Required work:
Copy out each line of the material below that contains the word "quarti". Treat uppercase and lowercase as different.

Information supplied:
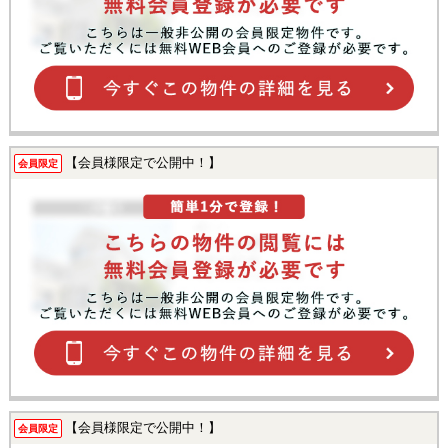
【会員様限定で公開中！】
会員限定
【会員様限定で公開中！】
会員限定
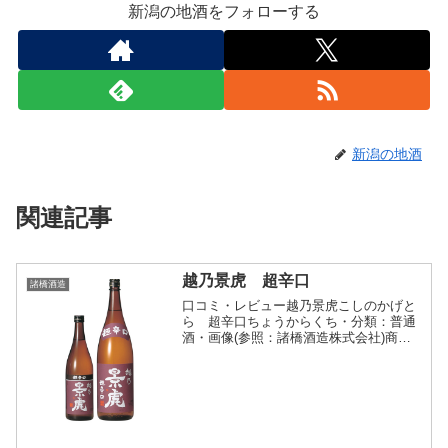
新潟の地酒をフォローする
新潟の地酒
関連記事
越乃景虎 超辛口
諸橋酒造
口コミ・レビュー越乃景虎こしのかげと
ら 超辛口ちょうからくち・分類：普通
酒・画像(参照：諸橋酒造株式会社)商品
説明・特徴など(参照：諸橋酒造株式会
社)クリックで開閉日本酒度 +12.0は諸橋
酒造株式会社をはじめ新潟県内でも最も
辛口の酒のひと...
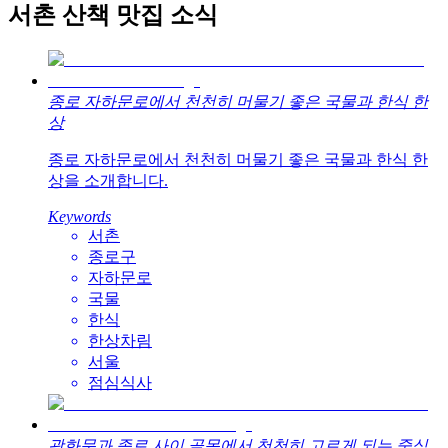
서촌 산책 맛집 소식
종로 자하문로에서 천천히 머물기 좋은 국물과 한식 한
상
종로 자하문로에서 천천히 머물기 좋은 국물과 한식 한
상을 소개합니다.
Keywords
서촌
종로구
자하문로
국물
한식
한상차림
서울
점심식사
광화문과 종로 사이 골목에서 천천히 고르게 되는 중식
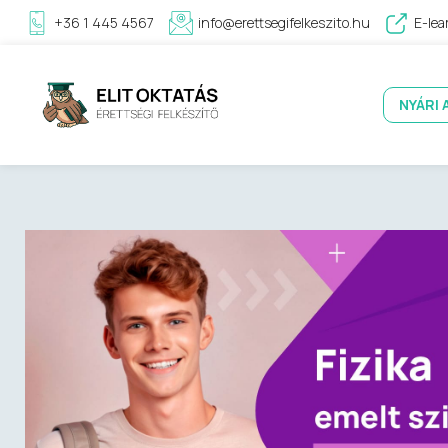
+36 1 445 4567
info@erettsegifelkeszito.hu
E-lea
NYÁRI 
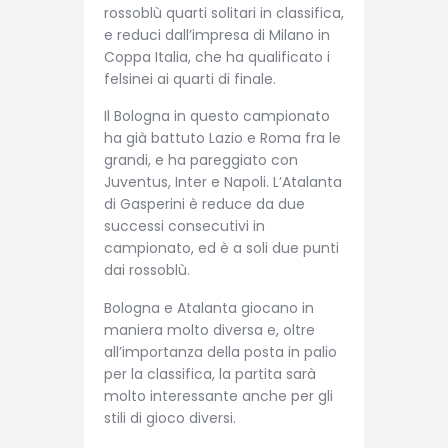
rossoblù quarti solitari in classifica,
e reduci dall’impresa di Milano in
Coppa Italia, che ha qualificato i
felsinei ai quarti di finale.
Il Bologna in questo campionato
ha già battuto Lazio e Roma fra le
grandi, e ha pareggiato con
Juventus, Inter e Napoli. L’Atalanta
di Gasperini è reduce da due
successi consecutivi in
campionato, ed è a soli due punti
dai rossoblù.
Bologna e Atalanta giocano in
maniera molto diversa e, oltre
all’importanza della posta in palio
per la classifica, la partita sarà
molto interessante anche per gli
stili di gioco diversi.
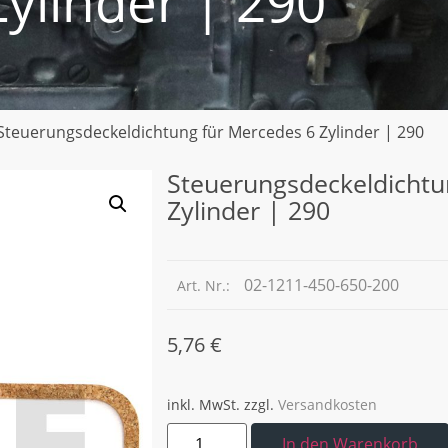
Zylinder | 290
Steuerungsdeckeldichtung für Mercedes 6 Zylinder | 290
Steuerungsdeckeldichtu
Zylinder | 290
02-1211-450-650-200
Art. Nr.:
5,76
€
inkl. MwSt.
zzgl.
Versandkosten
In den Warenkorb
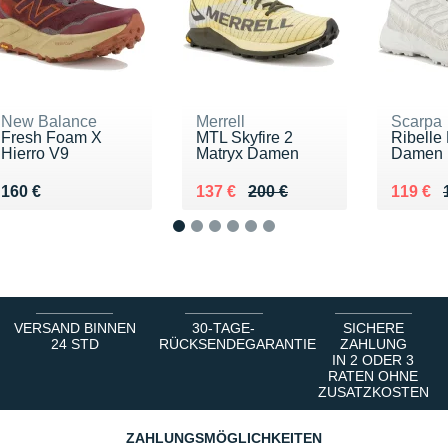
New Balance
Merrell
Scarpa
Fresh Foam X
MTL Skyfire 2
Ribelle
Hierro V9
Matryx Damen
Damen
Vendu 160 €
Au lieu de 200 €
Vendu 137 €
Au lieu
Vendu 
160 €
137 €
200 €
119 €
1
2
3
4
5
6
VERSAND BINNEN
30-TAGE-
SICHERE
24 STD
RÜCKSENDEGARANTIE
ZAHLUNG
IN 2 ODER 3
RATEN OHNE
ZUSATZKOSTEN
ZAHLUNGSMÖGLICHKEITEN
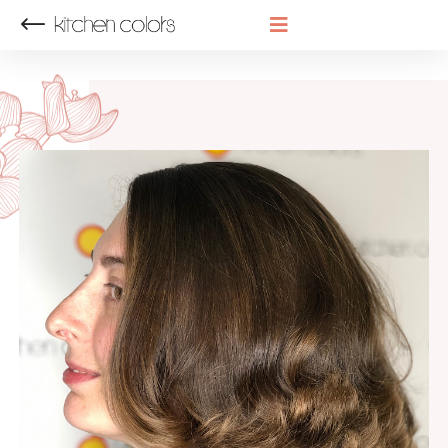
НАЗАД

Reply to the exercise:
rossoblù quarti solitari in classifica,
felsinei ai quarti di finale.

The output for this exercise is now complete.